§ **TASK INSTRUCTIONS**
Return the email reply below about removing installed kernel packages in full, character for character, without the material that follows it.
++++ SELECTED EXCERPT ++++
On 2020-07-01 at 07:22, gru...@mailfence.com wrote:

> i build my kernels
> how can i tell apt to never install a kernel when i upgrade

There are probably other ways, but my first stab at it would be to just
remove all the installed kernel packages.

Something like

$ apt-get remove $(dpkg -l linux-{image,headers,doc}* | grep ii | cut -d
' ' -f 3 )

will remove all linux-image packages (which contain the actual kernels),
linux-headers packages (which contain the installed kernel headers, for
compiling programs that need to talk to that version of the kernel), and
linux-doc packages (which contain reference documentation for that
version of the kernel). A --dry-run version of this doesn't seem to want
to remove anything else, on my system. Adjust the set of package types
to be dropped as you see fit.

(Note that this is a bit dangerous, unless you're 100% certain that
nothing in your running system is making use of files installed by one
of these packages. Even if it does break things, they're 100% fixable as
long as you have suitable recovery media to boot from, but proceed with
this at your own risk.)
++++ DATA PROVIDED ++++
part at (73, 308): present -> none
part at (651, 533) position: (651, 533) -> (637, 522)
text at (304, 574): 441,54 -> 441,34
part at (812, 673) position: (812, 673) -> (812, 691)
++++
§ **WRITTEN ANSWER**
On 2020-07-01 at 07:22, gru...@mailfence.com wrote:

> i build my kernels
> how can i tell apt to never install a kernel when i upgrade

There are probably other ways, but my first stab at it would be to just
remove all the installed kernel packages.

Something like

$ apt-get remove $(dpkg -l linux-{image,headers,doc}* | grep ii | cut -d
' ' -f 3 )

will remove all linux-image packages (which contain the actual kernels),
linux-headers packages (which contain the installed kernel headers, for
compiling programs that need to talk to that version of the kernel), and
linux-doc packages (which contain reference documentation for that
version of the kernel). A --dry-run version of this doesn't seem to want
to remove anything else, on my system. Adjust the set of package types
to be dropped as you see fit.

(Note that this is a bit dangerous, unless you're 100% certain that
nothing in your running system is making use of files installed by one
of these packages. Even if it does break things, they're 100% fixable as
long as you have suitable recovery media to boot from, but proceed with
this at your own risk.)